Fitted in between commissions, Dews also exhibited in Dubai, while back here in the UK his work was included in a major exhibition of marine art at the Ferens Art Gallery in his native Hull.Then in 1995, Dews produced a composition to commemorate the 150th Anniversary of the formation of the New York Yacht Club, while in 1996 he held a sell-out exhibition of paintings in Bermuda. As Dews’ reputation burgeoned, so did the artist’s lifelong love affair with the sea, and on the back of his meteoric rise (and subsequent commissions) he was in the fortunate position of being able to indulge himself; and so purchased his first yacht. When not capturing the likeness of the sea, Dews was routinely discovered circumnavigating it. Back in his studio – and always the perfectionist – Dews strived for the presentation of meticulous detail, technical accuracy and fundamental realism in his illustrative works, and developed certain ways in which he aimed to achieve this conclusion. One such technique he championed was with the use of mirrors. But alas, no smoke. Essentially Dews would look at an unfinished work in a mirror to see the image afresh in reverse. The trouble is, which he soon realised, was that the reverse image itself can become too familiar and the striving for this perfection can become obsessive. Incidentally – yet continuing his self-critique – Dews admits that he can’t live with his own original paintings on the wall, concurring that the temptation to add to them is too great.
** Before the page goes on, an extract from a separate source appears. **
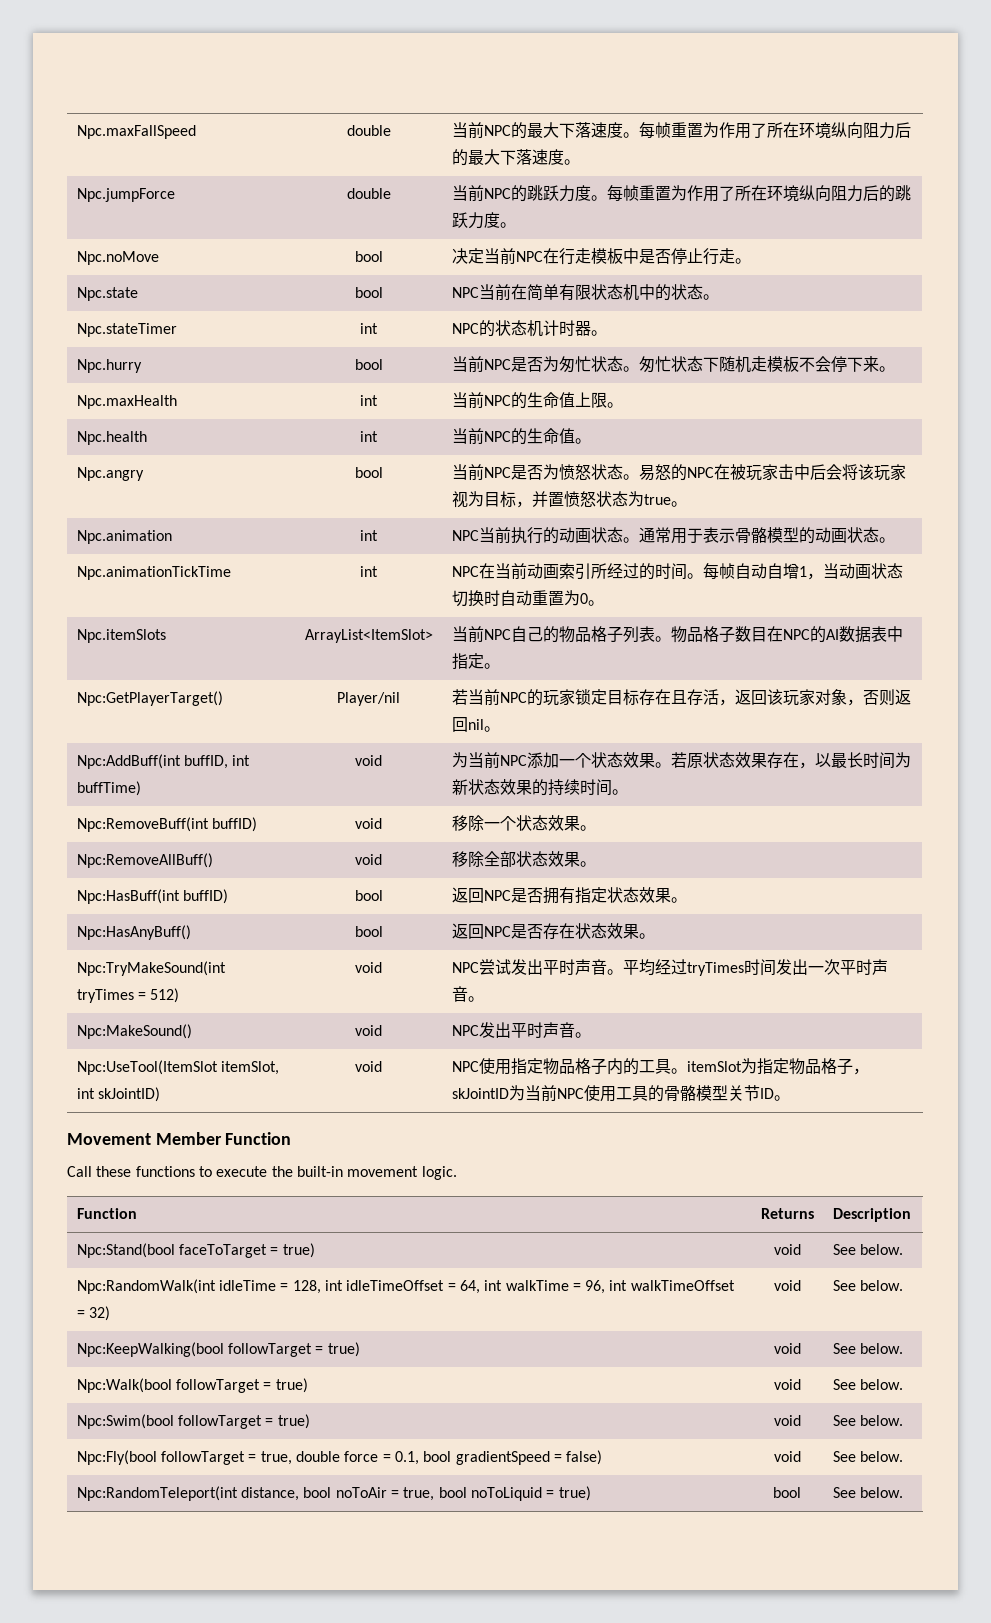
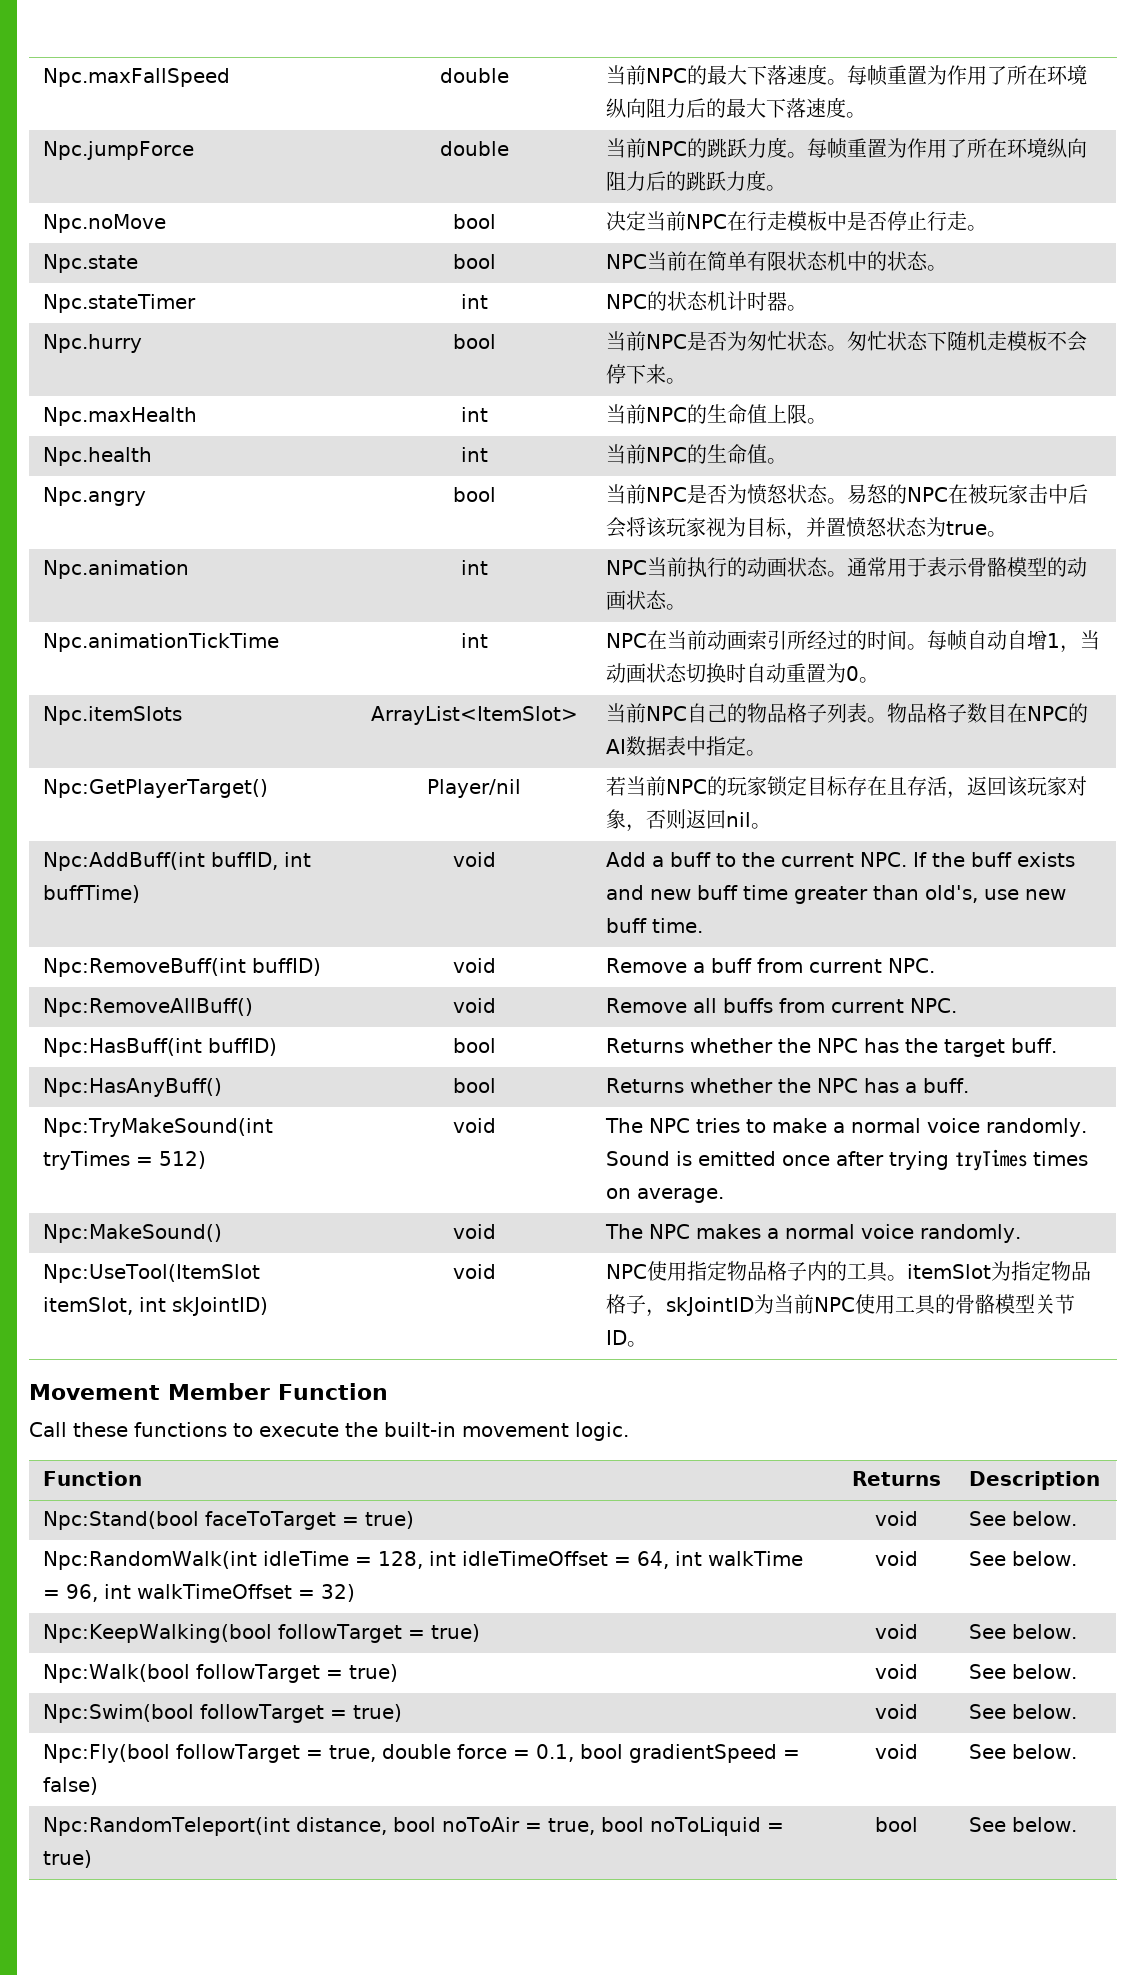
[451,752,911,769] [451,779,628,796] [76,817,257,832] [355,818,382,829] [451,815,596,831] [76,853,213,868] [355,854,382,865] [451,851,596,867] [76,889,228,904] [354,890,383,901] [451,887,687,904] [76,925,191,940] [354,926,383,937] [451,923,655,939] 为当前NPC添加一个状态效果。若原状态效果存在，以最长时间为新状态效果的持续时间。 // Npc:RemoveBuff(int buffID) | void | 移除一个状态效果。 // Npc:RemoveAllBuff() | void | 移除全部状态效果。 // Npc:HasBuff(int buffID) | bool | 返回NPC是否拥有指定状态效果。 // Npc:HasAnyBuff() | bool | 返回NPC是否存在状态效果。 -> [606,852,1076,867] [606,885,1067,904] [606,918,704,933] [43,958,322,977] [452,958,496,973] [606,958,936,973] [43,998,254,1017] [452,998,496,1013] [606,998,958,1013] [43,1038,278,1057] [452,1038,496,1053] [606,1038,1058,1057] [43,1078,223,1097] [452,1078,496,1093] [606,1078,970,1093] Add a buff to the current NPC. If the buff exists and new buff time greater than old's, use new buff time. // Npc:RemoveBuff(int buffID) | void | Remove a buff from current NPC. // Npc:RemoveAllBuff() | void | Remove all buffs from current NPC. // Npc:HasBuff(int buffID) | bool | Returns whether the NPC has the target buff. // Npc:HasAnyBuff() | bool | Returns whether the NPC has a buff.
[451,959,888,976] [451,986,484,1002] [76,1024,192,1039] [355,1025,382,1036] [451,1022,591,1038] NPC尝试发出平时声音。平均经过tryTimes时间发出一次平时声音。 // Npc:MakeSound() | void | NPC发出平时声音。 -> [605,1118,1088,1137] [606,1149,1089,1171] [606,1188,725,1203] [43,1224,223,1243] [452,1224,496,1239] [605,1224,1022,1243] The NPC tries to make a normal voice randomly. Sound is emitted once after trying tryTimes times on average. // Npc:MakeSound() | void | The NPC makes a normal voice randomly.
Dews now divided his time between Australia and his home near to England's southern coast, and is perhaps best known to date for his spectacular canvas creation, ‘The Battle of Trafalgar’; a towering original piece which set a new world record price for the artist when it fetched in excess of £95,000 at auction in Bond Street, London in 2005. Easily one of the largest compositions which Dews has ever undertaken, the painting measured some 40” x 66” and took 7 years from commission to final completion.